Well today’s one of those days where in which i’m hoping to hear good news. Last night, the first batch of good flying news was delivered, which sort of made me realize that maybe everything DOES happen for a reason…it actually made me cry. I used to NEVER be one to have a weep if I was happy. I never understood why people cried when chipper. Now that i’m an oldie and a Mum…and well..an oldie :)…and maybe more BAD things have occurred in life, like little, fun, trips ups, I now APPRECIATE good news a great deal more. I’m far less *swag-shrug-oh more great stuff* these days..:) and more GRATEFUL for any messenger who wants to deliver ‘happy endings.’ (And no…not that kind of ‘happy.’ 😉 )
Today, (although the news is based on a running process, so target by target, news should ‘hit’ on it like little joy bullets,) i should hear the icing on the cake, that bit that will solidify a *stomp* of ‘hell yeah,’ which will prove that if you put your mind to ANYTHING, get organized and work as a team, powered by love, good intentions and determination…you can make anything happen and in the shortest amount of time! Even if the tunnel ain’t got no light. 🙂 And well, even if the task seems somewhat impossible. Get ya head around the round…(how many MORE dirty innuendos can I accidentally produce) and go for it.

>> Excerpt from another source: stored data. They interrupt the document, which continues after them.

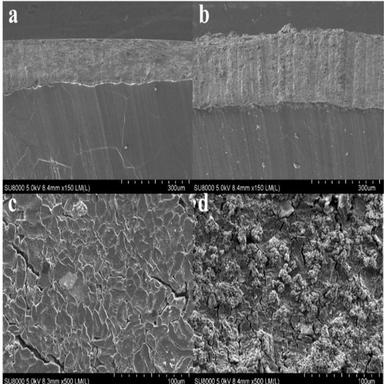
The SEM images of the recycled Li metal anode at the rate of 1 C, vertical view (a) and sectional view (c) of the Co-SPCP/S battery, and vertical view (b) and sectional view (d) of C-MOFs/S battery.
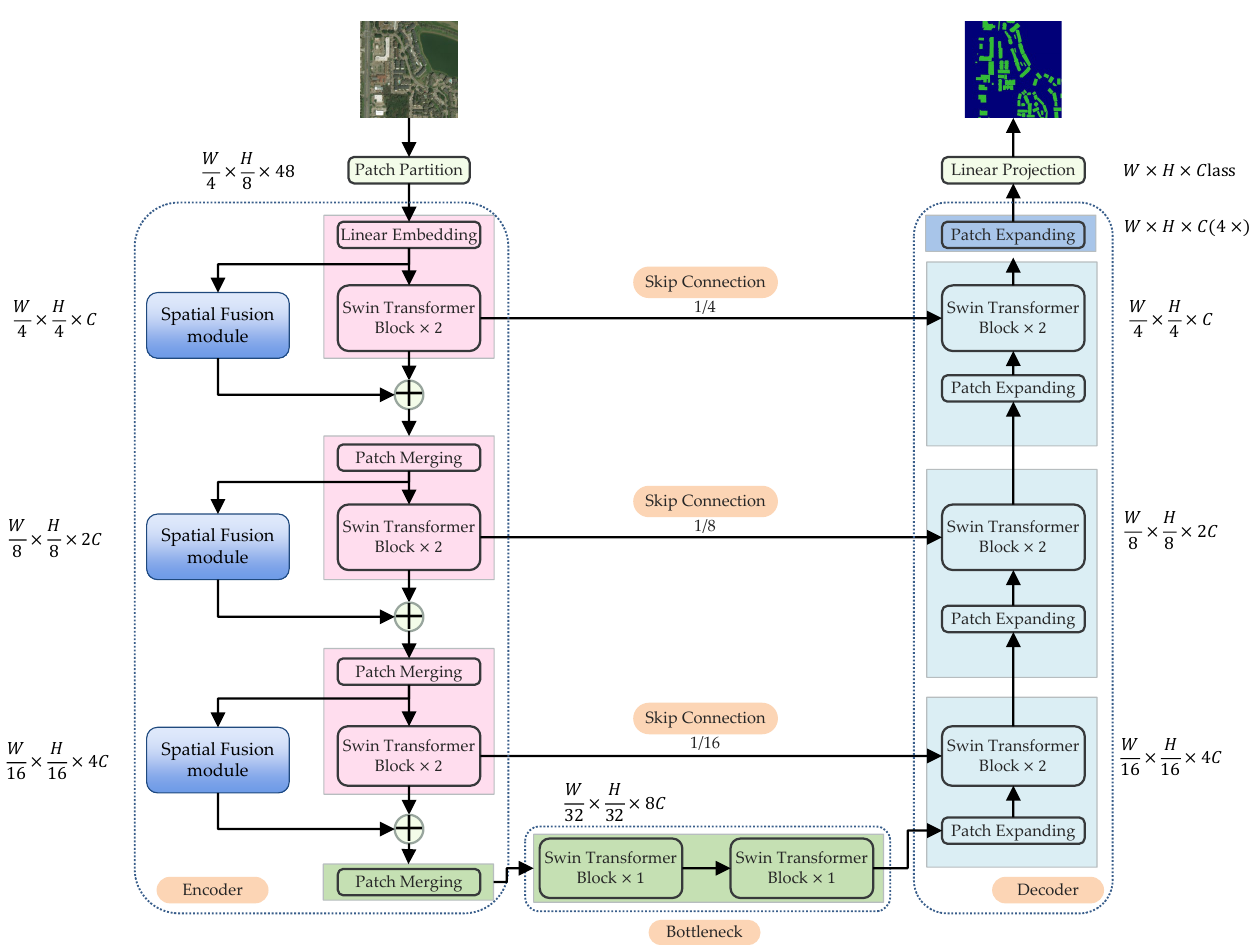
Figure 2. The architecture of U-Net-like network based on Swin Transformer block, which is com- posed of encoder, bottleneck, decoder and skip connections. Spatial fusion modules are embedded in the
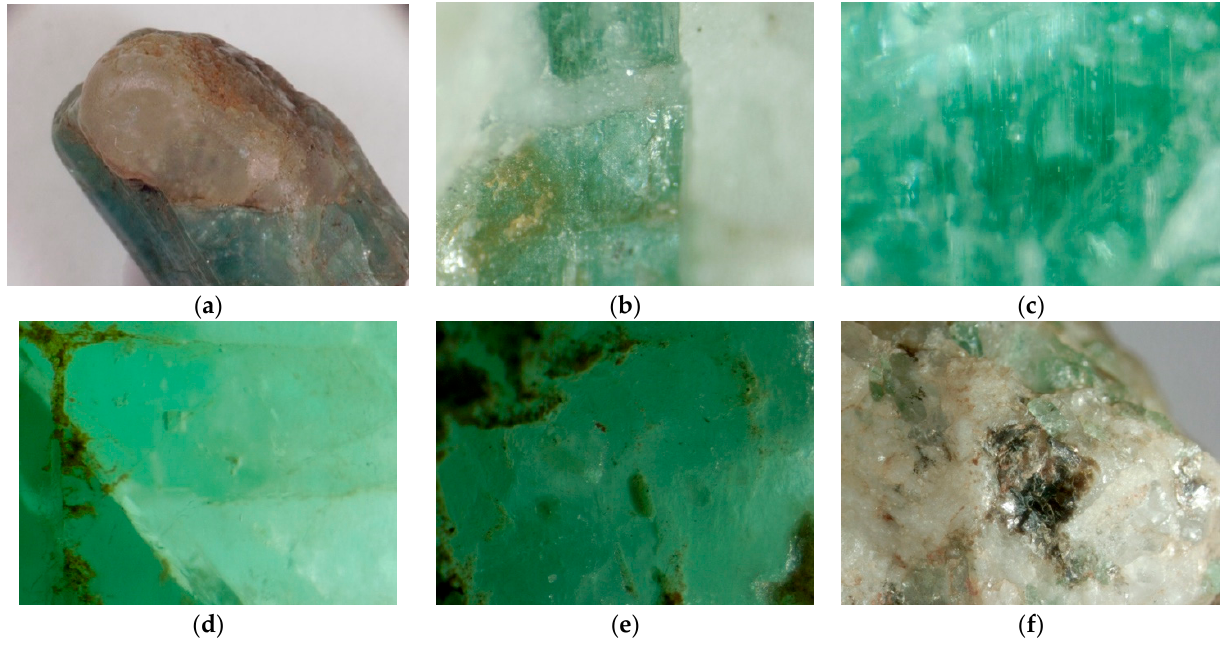
Figure 5. Macroscopic and microscopic characteristics of emeralds from Egypt. ( a ) Quartz crystal which interrupts the growth of an emerald crystal (ENSMP 72466_03); FOV: 8 mm, ( b ) Quartz vein which interrupts the growth of an emerald crystal (ENSMP 47849a26); FOV: 2 mm, ( c ) Growth tubes and rectangular shaped multiphase inclusions parallel to the c-axis (ENSMP 13512_5); FOV: 1 mm, ( d ) Rectangular crystal inclusion in an emerald crystal (ENSMP 72466_02); FOV: 1 mm, ( e ) Macroprismatic crystal inclusion of mica in an emerald crystal (ENSMP 72466_04); FOV: 1 mm, ( f ) Mica, quartz and plagioclase in the host rock of Egyptian emeralds (ENSMP 47849a27); FOV: 4 mm. Microphotos by Ugo Hennebois/LFG; © Musée de Minéralogie Mines Paris—PSL.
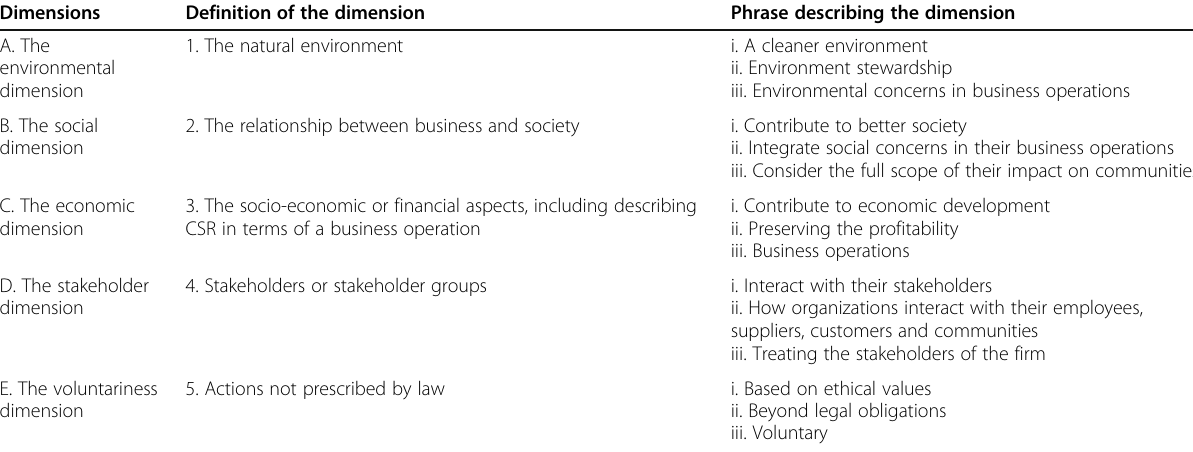
Table 2 Five dimensions of corporate social responsibility Dimensions Definition of the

Flashback: ( Ruby’s first words of ‘morning’ to me where…)
‘Mum, I want my dad..’
‘Gee, thanks. Why?’
‘You’re scary. Get me dad.’
(Then she giggles and runs off….under the presumption that she may have wound me up. Lol. I think she’ll learn that it’s gonna take a bit more than that, to make Mama’s skin crawl! 🙂 Your Mother is Chrissie Wunna, DARLING, not ‘Cry Baby, Cotton Socks.’ 🙂 )
Other than all that, i’m looking through my stuff and decided what i’m going to get rid of. Obviously, i’m moving and when you move you don’t want to be taking ‘stuff that doesn’t matter’ with you. JUNK! Be it material, emotional or…well I guess I have to take my ego…so that’ll be the hardest thing to reckon with. I’m not a hoarder anyway, I enjoy throwing things away. Yet, due the types of things i’m throwing out, I’ve been told that I should just sell for cheap, so that I have extra dollar in my pretty pink pocket. So, I believe that that’s what’s going down? It’s tedious for me, as I enjoy the ‘others giving me money’ part, but can’t be bothered with the ‘gathering the bits to sell.’ If not, all i’ll end up doing is yanking in the giant skip brigade and well then i won’t have that extra couple hundred squids….which would be stupid really, as I mean that could ride the children on the Peppa Pig rocket at Doncaster two hundred times. 🙂
Anyway, wish me luck, because i’ll need it. I’ve worked hard, but remained patient. I think i have luck on my side. So yeah…let’s see. I’m still nervous because until it’s all complete I can’t chill. I’m a worrier. I’m always a worrier.